JOB ITEM |
Among the records below, find each line containing the word "kommer" and copy it.
▽
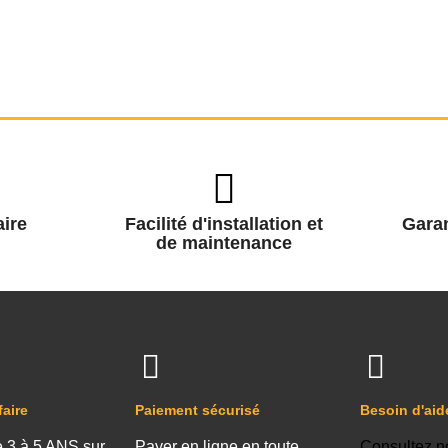
ire
Facilité d'installation et
Garan
de maintenance
faire
Paiement sécurisé
Besoin d'aid
e 3 à 5 ANS sur
Payer en ligne en toute
Consultez n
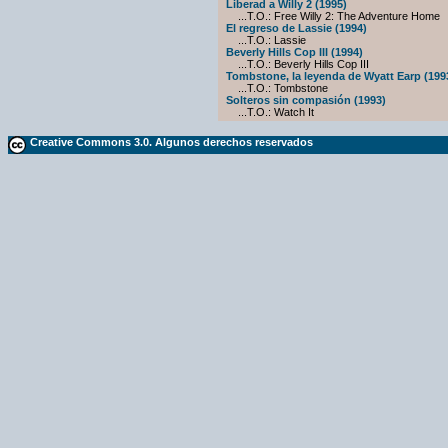
Liberad a Willy 2 (1995)
...T.O.: Free Willy 2: The Adventure Home
El regreso de Lassie (1994)
...T.O.: Lassie
Beverly Hills Cop III (1994)
...T.O.: Beverly Hills Cop III
Tombstone, la leyenda de Wyatt Earp (199
...T.O.: Tombstone
Solteros sin compasión (1993)
...T.O.: Watch It
Creative Commons 3.0. Algunos derechos reservados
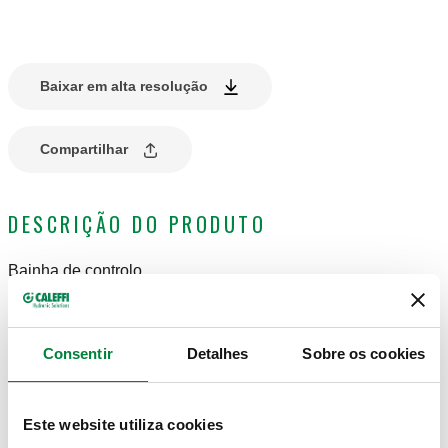
Baixar em alta resolução
Compartilhar
DESCRIÇÃO DO PRODUTO
Bainha de controlo
DESENHOS E ESPECIFICAÇÕES
Consentir
Detalhes
Sobre os cookies
Este website utiliza cookies
Código
Comprimento
Conexão bainha
Ø
Actions
artigo
poço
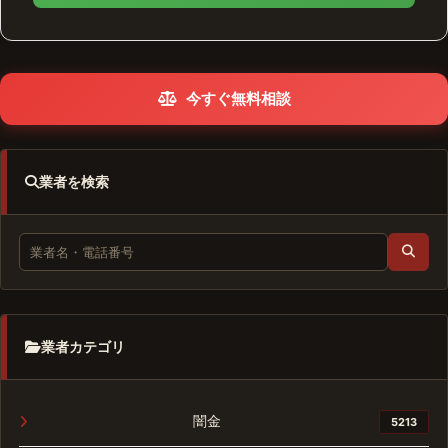
今すぐ無料相談
業者を検索
業者カテゴリ
闇金
5213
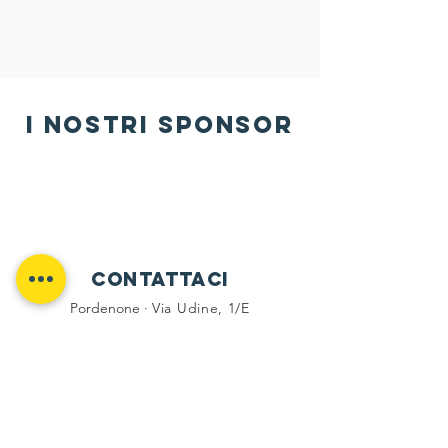
i nostri sponsor
Contattaci
Pordenone ·
Via Udine, 1/E
Rotonda di Borgomeduna
Martedì e Venerdì 17:30 · 19:00
Tel -
333 6794336
social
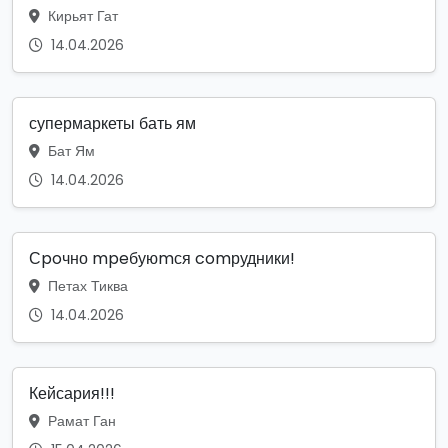
Кирьят Гат
14.04.2026
супермаркеты бать ям
Бат Ям
14.04.2026
Сpoчно mpeбуюmся comрудники!
Петах Тиква
14.04.2026
Кейсария!!!
Рамат Ган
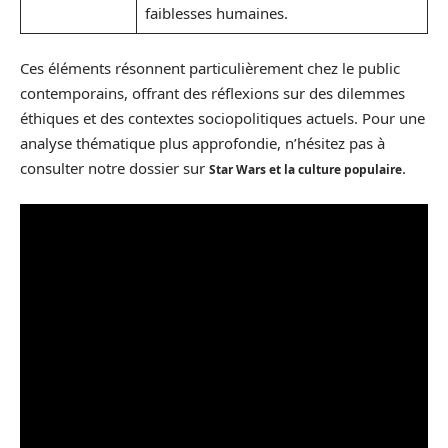
faiblesses humaines.
Ces éléments résonnent particulièrement chez le public
contemporains, offrant des réflexions sur des dilemmes
éthiques et des contextes sociopolitiques actuels. Pour une
analyse thématique plus approfondie, n’hésitez pas à
consulter notre dossier sur
.
Star Wars et la culture populaire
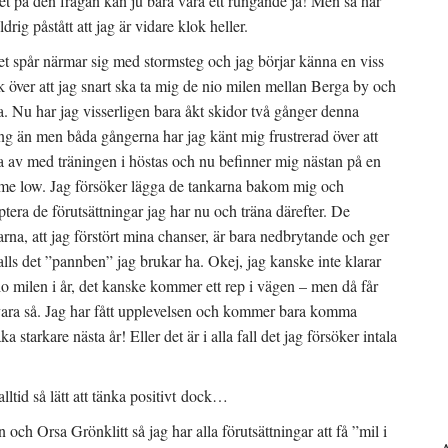
et på den frågan kan ju bara vara ett rungande ja! Men så har
ldrig påstått att jag är vidare klok heller.
t spår närmar sig med stormsteg och jag börjar känna en viss
k över att jag snart ska ta mig de nio milen mellan Berga by och
. Nu har jag visserligen bara åkt skidor två gånger denna
ng än men båda gångerna har jag känt mig frustrerad över att
la av med träningen i höstas och nu befinner mig nästan på en
time low. Jag försöker lägga de tankarna bakom mig och
ptera de förutsättningar jag har nu och träna därefter. De
arna, att jag förstört mina chanser, är bara nedbrytande och ger
 alls det ”pannben” jag brukar ha. Okej, jag kanske inte klarar
io milen i år, det kanske kommer ett rep i vägen – men då får
vara så. Jag har fått upplevelsen och kommer bara komma
aka starkare nästa år! Eller det är i alla fall det jag försöker intala
alltid så lätt att tänka positivt dock…
ch Orsa Grönklitt så jag har alla förutsättningar att få ”mil i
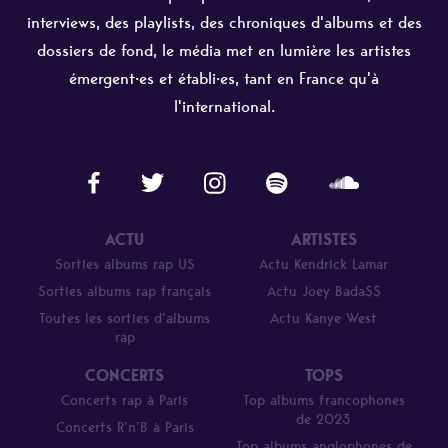
interviews, des playlists, des chroniques d'albums et des
dossiers de fond, le média met en lumière les artistes
émergent·es et établi·es, tant en France qu'à
l'international.
ACTU
ARTISTES
Sorties albums rap US
Actu Kendrick Lamar
Sorties albums rap français
Actu Joey Bada$$
Toutes les sorties d’albums
Actu Kanye West
rap
CONCERTS
TOPS
Concerts rap à Paris
Top albums francophones
de 2023
Concerts R’n’B à Paris
Top albums anglophones de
△
WRITTEN SOLUTION |
io milen i år, det kanske kommer ett rep i vägen – men då får
vara så. Jag har fått upplevelsen och kommer bara komma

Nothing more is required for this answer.